Graduate students, postdoctoral fellows, and new faculty who are eligible for NIH awards are encouraged to attend.
Speakers
Megan deBettencourt, PhD
Megan deBettencourt is a National Research Service Award postdoctoral fellow at the University of Chicago. Her research focuses on the cognitive neuroscience of attention and memory, with a methodological emphasis on developing brain-computer interfaces. She obtained her PhD from Princeton University.
Ashlee Van’t Veer, PhD
Ashlee Van’t Veer is the director of the Office of Research Training and Career Development in the Division of Neuroscience and Basic Behavioral Science at the National Institute of Mental Health (NIMH). She supports research training at the predoctoral, postdoctoral, and early stage investigator levels to ensure a sufficient number of highly trained research investigators will be available to address basic research questions pertinent to mental health and mental illnesses. She also contributes to NIH-wide efforts related to research training and career development, including the Blueprint for Neuroscience Research and the BRAIN initiative. Van’t Veer received her BA in cell biology and neuroscience from Rutgers University and her PhD in neurobiology from Harvard Medical School, where she was supported by a National Defense Science and Engineering Graduate Fellowship. She received postdoctoral training as a research fellow at McLean Hospital, focusing on the role of stress in the etiology and maintenance of mental illnesses.
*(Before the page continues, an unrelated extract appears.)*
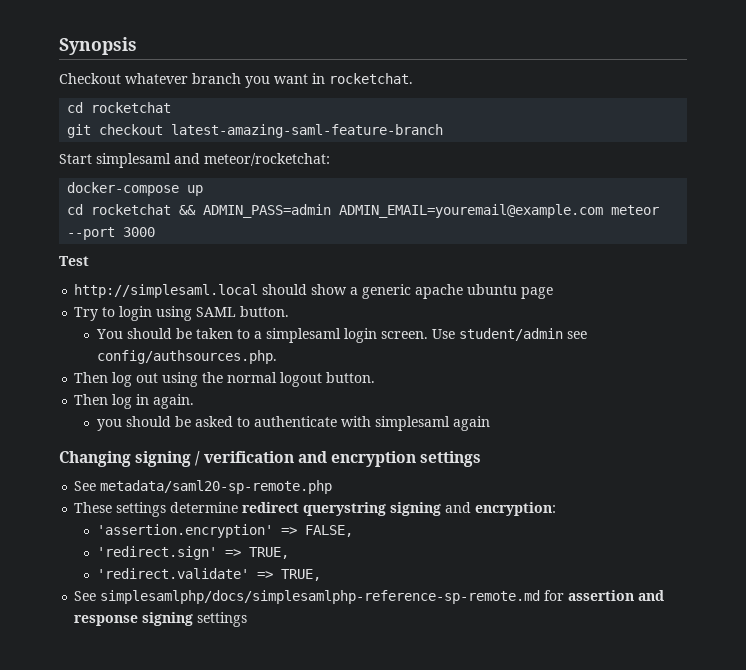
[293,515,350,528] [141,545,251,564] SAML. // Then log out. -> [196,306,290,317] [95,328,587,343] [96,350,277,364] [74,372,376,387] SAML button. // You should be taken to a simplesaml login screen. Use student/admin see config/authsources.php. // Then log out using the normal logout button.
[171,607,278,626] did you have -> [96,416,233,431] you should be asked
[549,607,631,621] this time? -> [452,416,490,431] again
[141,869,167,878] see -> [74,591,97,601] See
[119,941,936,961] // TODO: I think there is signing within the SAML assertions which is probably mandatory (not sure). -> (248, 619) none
Prior to her position at NIMH, she served as a program analyst at the National Institute of Neurological Disorders and Stroke.
Kristen Keefe, PhD
Kristen Keefe is a professor of pharmacology and toxicology at the University of Utah, Her laboratory’s research is focused on understanding the molecular, cellular, and systems functions underlying corticostriatal regulation of normal and aberrant behavioral control, such as in the setting of drug addiction, as well as the impact of dopamine and serotonin loss in those circuitries on such functions. In her laboratory, Keefe has mentored seven postdoctoral fellows, 12 pre-doctoral students in their dissertation work, and 36 doctoral students in laboratory research rotations. Keefe also has been heavily invested in graduate and professional training, having served as chair of the Graduate Training Committee in the department of pharmacology and toxicology, director of the Interdepartmental Graduate Program in Neuroscience at the University of Utah, and a PI on the University’s T32 Training Grant in Neuroscience. Nationally, she has been a member of the organizing board of the National Meetings of Directors of Graduate Study in Pharmacology, the Division for Pharmacology Education of the American Society for Pharmacology and Experimental Therapeutics, and SfN’s Committee on Neuroscience Departments and Programs. Keefe is also a regular reviewer for the Center for Scientific Review on NRSA Fellowship review panels. She received her PhD in behavioral neuroscience from the University of Pittsburgh and completed postdoctoral training at the National Institute of Mental Health.
Ed Clayton, PhD
Ed Clayton is a senior project manager at the Princeton Neuroscience Institute (PNI) at Princeton University. He assists in the development and management of PNI’s training and professional development programs. Prior, he held positions as a scientific review officer at the Center for Scientific Review at NIH and as a senior director of strategic funding and grants administration at Autism Speaks. Clayton received his PhD in psychobiology from the University of Virginia and conducted postdoctoral research at the University of Pennsylvania.